Grand Rokk has to be one the most press-friendly places these Airwaves.
When I arrived, I was greeted by bartender Gunni, who directed me to
the only chair in the house. It had been reserved for me. Conveniently
enough, it was situated next to the bar. This was looking good.
Nögl didn’t seem too happy as they hit the stage. Perhaps they
expected more than ten people in the room. They did not lack any
enthusiasm, though, and seemed very happy throughout their set. At one
point, the bass player stood up on the bass drum and played. The
drummer didn’t seem to mind, which I certainly found strange. Most
drummers I’ve played with would’ve killed me on the spot for trying
such a stunt.
Nögl’s singer is good, and I think the guitar players were playing
well. I don’t know, it was impossible to hear, because the drummer
(like so many of his Icelandic counterparts) seemed to be suffering
from acute fear of not being heard and pounded his kit mercilessly. The
music is American high school bubblegum pop rock a la Sum 41 and Blink
182. Unfortunately, it was sloppily played, the bass/drums were not
tight and the drummer’s love of open hi-hat and his ride cymbal grew
A few more people had arrived when Gordon Riots the stage, so
the sound had improved a bit. Unfortunately, the music did not. This
was rather boring metal that reminded me of Slipknot and Mudvayne, and
yes, I am aware that dropping these names is a very serious accusation
in the harsh world of heavy metal. I still have to do it. The songs
were boring, endless chug-chug, no cool riffs to be found. In fact,
there were no riffs at all. The singer was good and tried to spur the
audience into a frenzy, but with this back line it was doomed to fail.
The band is tight though and with better songs and more character I can
envision them becoming a cool live outfit in the future.
The bands this night were wonderfully diverse.
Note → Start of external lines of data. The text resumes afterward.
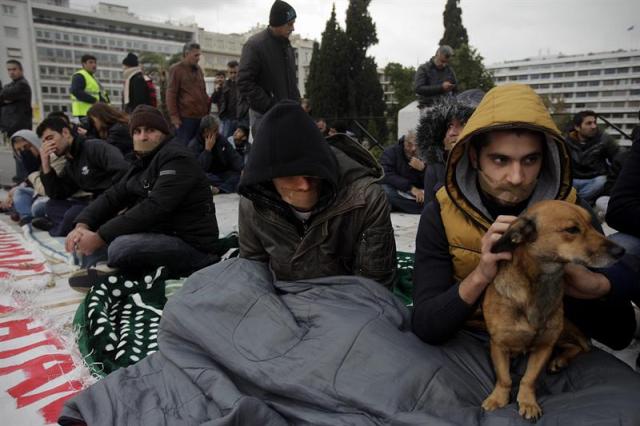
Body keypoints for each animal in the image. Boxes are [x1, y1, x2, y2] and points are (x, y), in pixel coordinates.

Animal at [480, 200, 624, 420]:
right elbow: (504, 378)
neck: (541, 284)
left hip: (561, 331)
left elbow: (529, 378)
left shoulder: (545, 345)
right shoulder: (499, 344)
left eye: (592, 224)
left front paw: (528, 401)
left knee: (580, 346)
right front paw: (498, 398)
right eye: (572, 230)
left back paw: (560, 361)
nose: (621, 251)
After having listened to punk pop and metal it was time for Vicky
and their late 80s/early 90s indie pop-rock. At this time Grand Rokk
was nearly full and Vicky clearly had a lot of fans in the audience,
some of them apparently coming from far away exotic places like
Shrewsbury and Höllviken. The band has a charismatic singer, but her
style of singing is pretty one-dimensional. I had had enough of her
screeching by the time they finished. The guitars were great, had a
nice, rich and nostalgic sound. The bass player was much to passive for
my taste and sometimes hit the notes ahead of the bass drum, which is
simply not good enough. Go home and practice, girl. The drummer was
really keeping the band together but did the common mistake of hitting
too hard and doing too much.
Kudos to Gone Postal for being the only band that night who
didn’t speak English between songs. I can’t see the reason for bands
doing this? There are always more Icelanders than foreigners at shows,
even if it’s Iceland Airwaves. This is just silly, needless and
irritating. I don’t recall hearing the GP singer saying anything
between songs. He saved his voice for two things: Guttural growling and
high pitched screaming. And boy, he does this well. I wish he’d do more
of growling, that voice is demonic. If some asked me, ‘What is death
metal?’ I’d tell them go see Gone Postal play. But again, I have to hit
on a drummer. The guy is great, but sometimes I felt the double bass
drum was killing the guitar riffs. But that’s just me, I guess these
guys know what they’re doing.
Agent Fresco certainly looked like they knew what they were
doing. In spite of sound problems, they came off really calm, collected
and sure of themselves. They have every reason to be. It would be nice
to hear some funky grooves once in a while. The bass and drums are rock
solid, the off beats and robotic sync incredible but sometimes lacking
in…emotion? The crowd was happy enough. This band reeks too much of
Muse for me to be able to like them, though.
The place emptied when Agent Fresco finished. I could not help but
wonder if Hoffmann, (who should have played next) had a premonition of
that happening and therefore cancelling? The replacement was Morning After Youth, apparently playing their first regular gig. They looked horribly out of place with their melodic, ‘Simply Red-ish’ pop.